Work task 1
Decide whether each statement agrees with the passage on Lisa Harrow: (a) Harrow was born in Wellington; (b) Harrow graduated from RADA in 1968; (c) Harrow played Juliet at the Theatre Royal, Haymarket. Answer each with yes or no and quote the deciding words of the passage.
Work task 2
Return the part of the passage on Lisa Harrow between "Acting career" and "Theatre Royal, Haymarket.", inclusive, copied word for word.
Work task 3
According to the passage on Lisa Harrow, what role did she play opposite Patrick Stewart?

Excerpt provided
Lisa Harrow  (born 25 August 1943) is a New Zealand RADA-trained actress, noted for her roles in British theatre, films and television. She is perhaps best known for her portrayal of Nancy Astor in the British BBC television drama, Nancy Astor.

Early life 
Harrow was born in the Auckland suburb of Mount Eden on 25 August 1943, the daughter of Kennedy Mayo Harrow and Eleanor Joan Harrow (née Stacpoole). She studied at the University of Auckland, and later graduated from RADA in 1968, joining BBC Radio's Repertory Company.

Acting career

Theatre
Harrow's stage career started at the Royal Shakespeare Company; roles there included Olivia in John Barton's production of Twelfth Night opposite Judi Dench, and Portia in The Merchant of Venice opposite Patrick Stewart. Other leading roles in the UK theatre include Juliet opposite John Hurt's Romeo at the Belgrade Theatre in Coventry, and Ann Whitfield in Man and Superman opposite Peter O'Toole at the Theatre Royal, Haymarket.

Study material
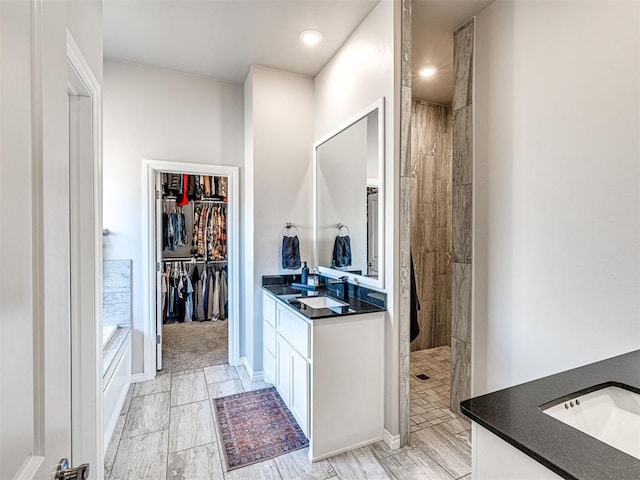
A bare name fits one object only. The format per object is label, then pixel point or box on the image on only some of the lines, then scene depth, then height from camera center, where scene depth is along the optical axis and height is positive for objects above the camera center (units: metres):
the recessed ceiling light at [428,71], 3.03 +1.53
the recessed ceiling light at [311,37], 2.53 +1.56
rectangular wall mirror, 2.25 +0.31
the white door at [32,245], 0.50 -0.01
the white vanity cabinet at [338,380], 2.00 -0.89
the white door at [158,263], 3.12 -0.24
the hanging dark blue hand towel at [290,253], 3.11 -0.14
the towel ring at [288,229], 3.17 +0.08
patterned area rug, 2.04 -1.31
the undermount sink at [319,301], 2.60 -0.51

Task response 1
(a) No: "born in the Auckland suburb of Mount Eden"
(b) Yes: "later graduated from RADA in 1968"
(c) No: "Juliet opposite John Hurt's Romeo at the Belgrade Theatre in Coventry"

Task response 2
Acting career

Theatre
Harrow's stage career started at the Royal Shakespeare Company; roles there included Olivia in John Barton's production of Twelfth Night opposite Judi Dench, and Portia in The Merchant of Venice opposite Patrick Stewart. Other leading roles in the UK theatre include Juliet opposite John Hurt's Romeo at the Belgrade Theatre in Coventry, and Ann Whitfield in Man and Superman opposite Peter O'Toole at the Theatre Royal, Haymarket.

Task response 3
Portia in The Merchant of Venice.